• Exercise instructions
Without changing a character, return the entries, but not the images they hold.

════════

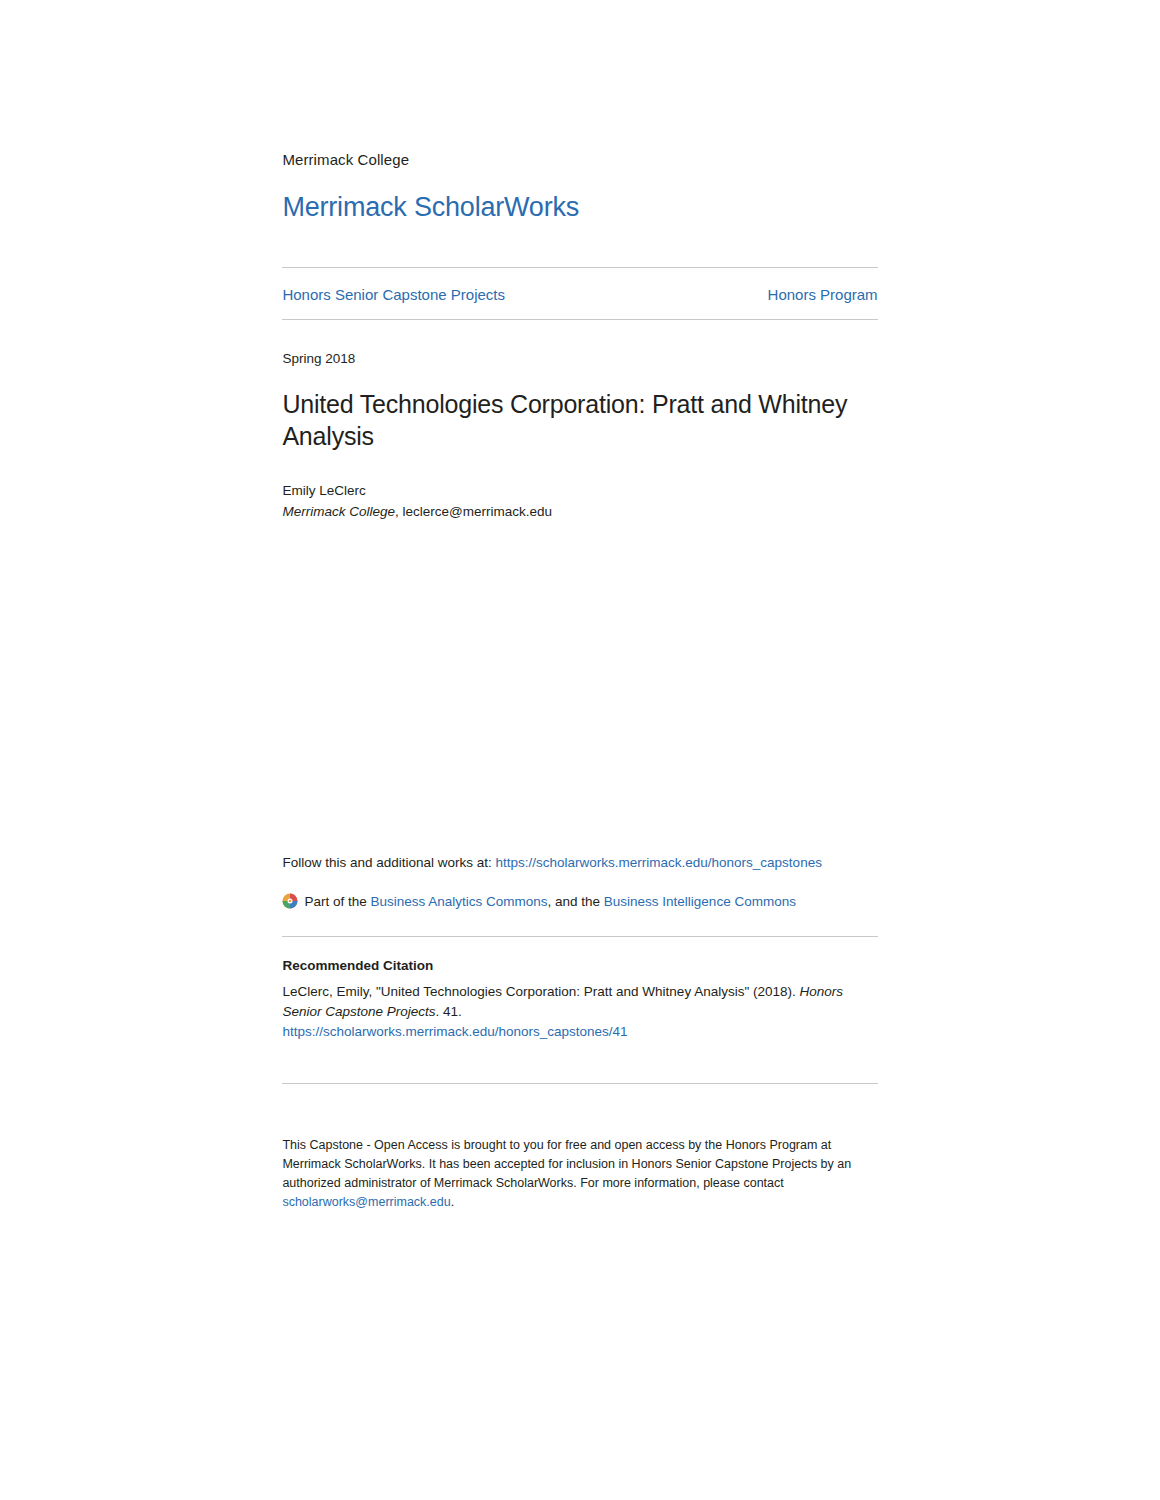Merrimack College
Merrimack ScholarWorks
Honors Senior Capstone Projects Honors Program
Spring 2018
United Technologies Corporation: Pratt and Whitney Analysis
Emily LeClerc
Merrimack College, leclerce@merrimack.edu
Follow this and additional works at: https://scholarworks.merrimack.edu/honors_capstones
Part of the Business Analytics Commons, and the Business Intelligence Commons
Recommended Citation
LeClerc, Emily, "United Technologies Corporation: Pratt and Whitney Analysis" (2018). Honors Senior Capstone Projects. 41.
https://scholarworks.merrimack.edu/honors_capstones/41
This Capstone - Open Access is brought to you for free and open access by the Honors Program at Merrimack ScholarWorks. It has been accepted for inclusion in Honors Senior Capstone Projects by an authorized administrator of Merrimack ScholarWorks. For more information, please contact scholarworks@merrimack.edu.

════════

• Your response
Merrimack College
Merrimack ScholarWorks
Honors Senior Capstone Projects Honors Program
Spring 2018
United Technologies Corporation: Pratt and Whitney Analysis
Emily LeClerc
Merrimack College, leclerce@merrimack.edu
Follow this and additional works at: https://scholarworks.merrimack.edu/honors_capstones
Part of the Business Analytics Commons, and the Business Intelligence Commons
Recommended Citation
LeClerc, Emily, "United Technologies Corporation: Pratt and Whitney Analysis" (2018). Honors Senior Capstone Projects. 41.
https://scholarworks.merrimack.edu/honors_capstones/41
This Capstone - Open Access is brought to you for free and open access by the Honors Program at Merrimack ScholarWorks. It has been accepted for inclusion in Honors Senior Capstone Projects by an authorized administrator of Merrimack ScholarWorks. For more information, please contact scholarworks@merrimack.edu.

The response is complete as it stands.